One of the first things Ian talked about is his own experience implementing a game-like grading system. Even though he is decidedly against that marketer's idea of gamification I alluded to earlier, he figured he'd try two ways of making grades seem more interesting.
First, he tried making the final grade out of a million points, giving something like 50,000 for each assignment. This made the points more like what you might see in a game, but otherwise did not affect the grading system.
Second, he had everyone's grades start from perfect, but used the concept of 'health.' He had a chart of hearts such that after you lost, say, three hearts, you'd move from an A+ to an A. Lose four more and you'd be at an A-, and so on. This was an interesting experiment since, as Ian mentioned, most similar approaches have students work up from a fail as they complete coursework, similar to gaining XP.
The funny thing is that while even Ian didn't think this should work, it worked really well. The students liked these schemes a lot. He figures it has less to do with the idea of changing a grading system and more the fact that it was playful.

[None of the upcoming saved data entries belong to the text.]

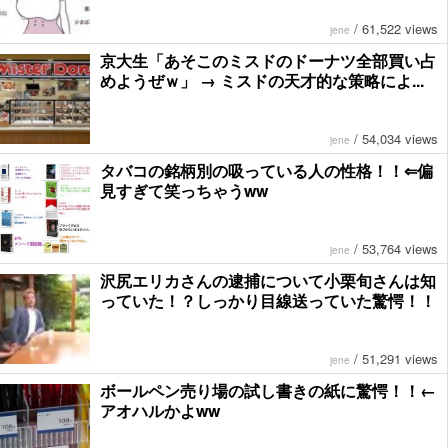
/
61,522 views
jene
京大生「あそこのミスドのドーナツ全部買い占
めようぜｗ」 → ミスドの天才的な策略によ...
/
54,034 views
jene
タバコの銘柄別の吸っている人の性格！！⇐偏
見すぎて笑っちゃうww
/
53,764 views
jene
沢尻エリカさんの逮捕について小栗旬さんは知
っていた！？しっかり目線送っていた驚愕！！
/
51,291 views
jene
ボールペン売り場の試し書きの紙に驚愕！！←
アオハルかよww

Turns out that playfulness is a really powerful idea that Ian was able to use in more than one context. For example, instead of giving a standard formal final exam, he had his students design a game in groups within a two hour period. It wasn't an easy challenge for them; they received new (and changing) constraints every fifteen minutes! But it made them relaxed, so Ian was able to evaluate them based on their true knowledge, not on what they could recall under stress.
I am really looking forward to trying some of the ideas in this video the next time I teach an undergraduate course. I'm also looking at James Paul Gee's (and others') ideas about applying principles of game design to education very carefully.
Have you tried applying game design principles to your grading schemes or other areas of your courses (at any level, not just undergraduate)? What went well, and what didn't?